Stablecoins have gained significant attention in the world of cryptocurrencies due to their ability to provide stability amidst the volatility of digital assets. However, behind the scenes, developing and ensuring the stability of stablecoins involves navigating through regulatory frameworks, technical requirements, and various types of stablecoin models.

At the London Blockchain Conference 2023, industry experts shared their views on stablecoins and importantly on algorithmic Stablecoins.

James Belding, CEO of Tokenized, views stablecoins as a proof of concept and a stepping stone toward central bank digital currencies (CBDCs). James asserted that algorithmic stablecoin is a flawed concept and “is doomed to fail.” “The problem with algorithmic stable coins is, you can’t really see the future and you can’t really tame real risk, it’s impossible at a fundamental level,” he said. 

Niels Van Den Bergh, CEO mintBlue emphasized that algorithmic stablecoins fall under the crypto camp, which implies that their stability is often compromised during market volatility. Also, he does not consider algorithmic stablecoins truly stable due to their reliance on technocratic solutions.

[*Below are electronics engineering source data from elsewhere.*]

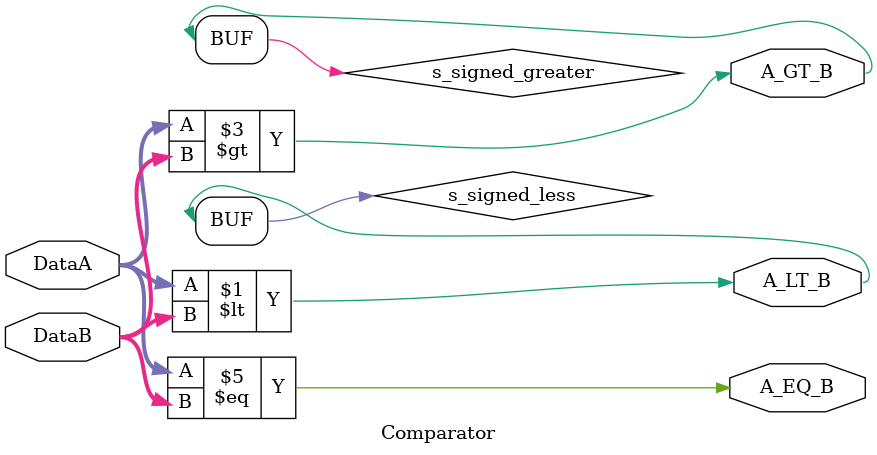
<source format=v>
`timescale 1ns/1ps
module Comparator( DataA,
                   DataB,
                   A_EQ_B,
                   A_GT_B,
                   A_LT_B);
    parameter WIDTH = 32;
    // TwosComplememt == 1 ->signed | 0 -> unsigned
    parameter TwosComplement = 1;

    //input
    input [WIDTH-1:0] DataA;
    input [WIDTH-1:0] DataB;

    //output
    output A_EQ_B;
    output A_GT_B;
    output A_LT_B;

    //func
    wire s_signed_greater;
    wire s_signed_less;
    wire s_unsigned_greater;
    wire s_unsigned_less;

    assign s_signed_less      = ($signed(DataA) < $signed(DataB));
    assign s_unsigned_less    = (DataA < DataB);
    assign s_signed_greater   = ($signed(DataA) > $signed(DataB));
    assign s_unsigned_greater = (DataA > DataB);

    assign A_EQ_B = (DataA == DataB);
    assign A_GT_B = (TwosComplement==1) ? s_signed_greater : s_unsigned_greater;
    assign A_LT_B = (TwosComplement==1) ? s_signed_less : s_unsigned_less;

endmodule
    
            
</source>
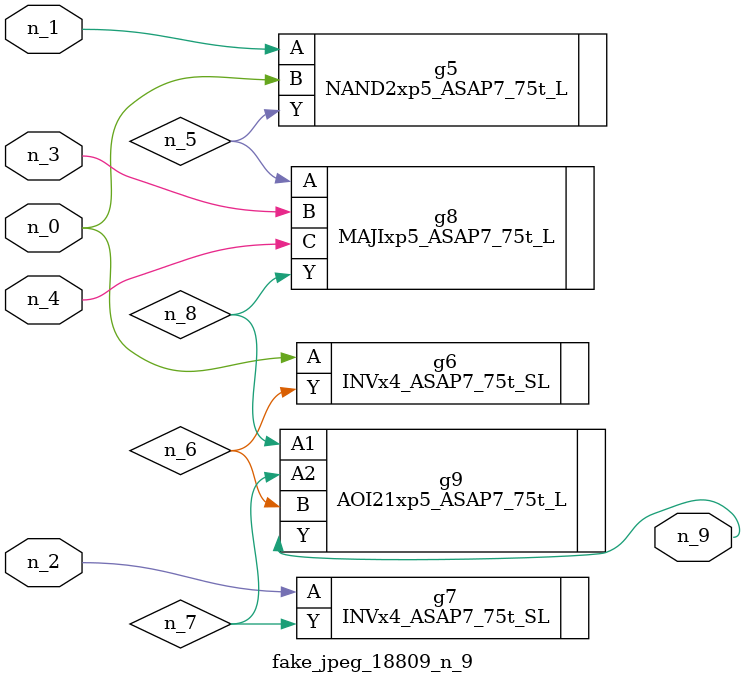
<source format=v>
module fake_jpeg_18809_n_9 (n_3, n_2, n_1, n_0, n_4, n_9);

input n_3;
input n_2;
input n_1;
input n_0;
input n_4;

output n_9;

wire n_8;
wire n_6;
wire n_5;
wire n_7;

NAND2xp5_ASAP7_75t_L g5 ( 
.A(n_1),
.B(n_0),
.Y(n_5)
);

INVx4_ASAP7_75t_SL g6 ( 
.A(n_0),
.Y(n_6)
);

INVx4_ASAP7_75t_SL g7 ( 
.A(n_2),
.Y(n_7)
);

MAJIxp5_ASAP7_75t_L g8 ( 
.A(n_5),
.B(n_3),
.C(n_4),
.Y(n_8)
);

AOI21xp5_ASAP7_75t_L g9 ( 
.A1(n_8),
.A2(n_7),
.B(n_6),
.Y(n_9)
);


endmodule
</source>
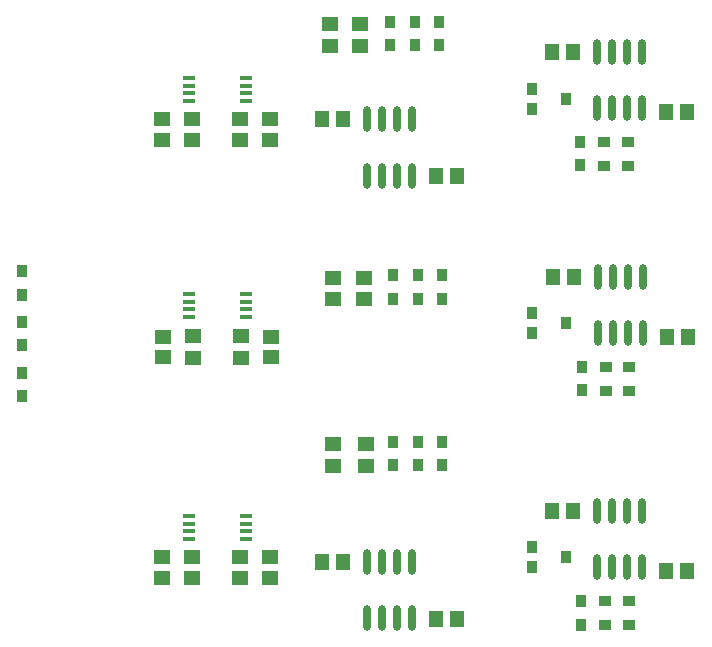
<source format=gtp>
%FSLAX25Y25*%
%MOIN*%
G70*
G01*
G75*
G04 Layer_Color=8421504*
%ADD10R,0.03543X0.04331*%
%ADD11R,0.04331X0.03543*%
%ADD12R,0.03543X0.03937*%
%ADD13R,0.04016X0.01614*%
%ADD14R,0.05512X0.04921*%
%ADD15R,0.05512X0.04724*%
%ADD16R,0.04724X0.05512*%
%ADD17O,0.02362X0.08661*%
%ADD18C,0.01000*%
%ADD19C,0.05906*%
%ADD20R,0.05906X0.05906*%
%ADD21C,0.10000*%
%ADD22R,0.05906X0.05906*%
%ADD23C,0.06000*%
%ADD24C,0.05000*%
%ADD25C,0.10787*%
%ADD26R,0.04724X0.04724*%
%ADD27C,0.00787*%
%ADD28C,0.00984*%
%ADD29C,0.02362*%
%ADD30C,0.00800*%
%ADD31C,0.02000*%
D10*
X34500Y169626D02*
D03*
Y177500D02*
D03*
Y211374D02*
D03*
Y203500D02*
D03*
Y186563D02*
D03*
Y194437D02*
D03*
X220500Y246626D02*
D03*
Y254500D02*
D03*
X221000Y171626D02*
D03*
Y179500D02*
D03*
X220700Y93326D02*
D03*
Y101200D02*
D03*
X157000Y286549D02*
D03*
Y294423D02*
D03*
X158000Y202000D02*
D03*
Y209874D02*
D03*
Y146549D02*
D03*
Y154423D02*
D03*
X165250Y294423D02*
D03*
Y286549D02*
D03*
X173500Y294423D02*
D03*
Y286549D02*
D03*
X166250Y209874D02*
D03*
Y202000D02*
D03*
X174500Y209874D02*
D03*
Y202000D02*
D03*
X166250Y154423D02*
D03*
Y146549D02*
D03*
X174500Y154423D02*
D03*
Y146549D02*
D03*
X215800Y268800D02*
D03*
Y193900D02*
D03*
Y115900D02*
D03*
D11*
X236374Y254500D02*
D03*
X228500D02*
D03*
X236374Y246500D02*
D03*
X228500D02*
D03*
X236874Y179500D02*
D03*
X229000D02*
D03*
X236874Y171500D02*
D03*
X229000D02*
D03*
X236574Y101200D02*
D03*
X228700D02*
D03*
X236574Y93200D02*
D03*
X228700D02*
D03*
D12*
X204383Y265454D02*
D03*
Y272147D02*
D03*
Y190553D02*
D03*
Y197247D02*
D03*
Y112554D02*
D03*
Y119246D02*
D03*
D13*
X109000Y268000D02*
D03*
Y270559D02*
D03*
Y273118D02*
D03*
Y275677D02*
D03*
X90102Y268000D02*
D03*
Y270559D02*
D03*
Y273118D02*
D03*
Y275677D02*
D03*
X109000Y196000D02*
D03*
Y198559D02*
D03*
Y201118D02*
D03*
Y203677D02*
D03*
X90102Y196000D02*
D03*
Y198559D02*
D03*
Y201118D02*
D03*
Y203677D02*
D03*
X109000Y122000D02*
D03*
Y124559D02*
D03*
Y127118D02*
D03*
Y129677D02*
D03*
X90102Y122000D02*
D03*
Y124559D02*
D03*
Y127118D02*
D03*
Y129677D02*
D03*
D14*
X117000Y261945D02*
D03*
Y255055D02*
D03*
X81000Y261945D02*
D03*
Y255055D02*
D03*
X117500Y189445D02*
D03*
Y182555D02*
D03*
X81500Y189445D02*
D03*
Y182555D02*
D03*
X117000Y115945D02*
D03*
Y109055D02*
D03*
X81000Y115945D02*
D03*
Y109055D02*
D03*
D15*
X107000Y254957D02*
D03*
Y262043D02*
D03*
X91000Y254957D02*
D03*
Y262043D02*
D03*
X107500Y182457D02*
D03*
Y189543D02*
D03*
X91500Y182457D02*
D03*
Y189543D02*
D03*
X107000Y108957D02*
D03*
Y116043D02*
D03*
X147000Y286457D02*
D03*
Y293543D02*
D03*
X91000Y108957D02*
D03*
Y116043D02*
D03*
X148500Y201908D02*
D03*
Y208995D02*
D03*
X149000Y146457D02*
D03*
Y153543D02*
D03*
X137000Y286457D02*
D03*
Y293543D02*
D03*
X138000Y201908D02*
D03*
Y208995D02*
D03*
Y146457D02*
D03*
Y153543D02*
D03*
D16*
X218043Y284500D02*
D03*
X210957D02*
D03*
X248957Y264500D02*
D03*
X256043D02*
D03*
X218543Y209500D02*
D03*
X211457D02*
D03*
X249457Y189500D02*
D03*
X256543D02*
D03*
X218043Y131400D02*
D03*
X210957D02*
D03*
X248957Y111500D02*
D03*
X256043D02*
D03*
X141543Y261900D02*
D03*
X134457D02*
D03*
X172457Y243100D02*
D03*
X179543D02*
D03*
X141543Y114400D02*
D03*
X134457D02*
D03*
X172457Y95400D02*
D03*
X179543D02*
D03*
D17*
X241000Y284449D02*
D03*
X236000D02*
D03*
X231000D02*
D03*
X226000D02*
D03*
X241000Y265551D02*
D03*
X236000D02*
D03*
X231000D02*
D03*
X226000D02*
D03*
X241500Y209449D02*
D03*
X236500D02*
D03*
X231500D02*
D03*
X226500D02*
D03*
X241500Y190551D02*
D03*
X236500D02*
D03*
X231500D02*
D03*
X226500D02*
D03*
X241000Y131449D02*
D03*
X236000D02*
D03*
X231000D02*
D03*
X226000D02*
D03*
X241000Y112551D02*
D03*
X236000D02*
D03*
X231000D02*
D03*
X226000D02*
D03*
X164500Y261949D02*
D03*
X159500D02*
D03*
X154500D02*
D03*
X149500D02*
D03*
X164500Y243051D02*
D03*
X159500D02*
D03*
X154500D02*
D03*
X149500D02*
D03*
X164500Y114449D02*
D03*
X159500D02*
D03*
X154500D02*
D03*
X149500D02*
D03*
X164500Y95551D02*
D03*
X159500D02*
D03*
X154500D02*
D03*
X149500D02*
D03*
M02*

</source>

Overall, a stablecoin should be backed by reserves to be considered stable such as gold or fiat currencies. Bernhard Müller, General Manager & Chairman Centi Ltd. emphasized that algorithmic stablecoins and wrapped-coins should not be labeled stablecoins, as they lack true stability. 

Under the current regulatory frameworks, the question arises if a blockchain-based structure is necessary for issuing stablecoins. Bernhard pointed out the advantages of having a public ledger, such as transparency, separating issuer and custodian roles, and enhanced security. Niels highlighted a recent European Central Bank report that recognized the capabilities of utxo-based blockchains, further emphasizing the potential benefits of blockchain technology for stablecoins. 

Niels also highlights the impact of new legislation, such as the MiCA (Markets in Crypto Assets) regulation, on stablecoin development in Europe. He cited a recent proof of concept conducted by the European Central Bank, highlighting the capabilities and advantages of utxo-based blockchains for CBDCs.

Moreover, to mitigate risks and challenges, alongside regulatory frameworks and audits, public and open ways of verifying reserves become essential. This allows anyone to check the validity of claims made by stablecoin issuers. The experts emphasized the importance of de-risking and making stablecoins more stable while understanding the residual risk associated with the issuer.

Stablecoins are gaining attention and will likely be embraced by established financial players. James suggested that pursuing stablecoins as a product option depends on individual business needs and the value one can provide. Adoption, usage by developers, and growth in volume and velocity were identified as key factors for stability and success.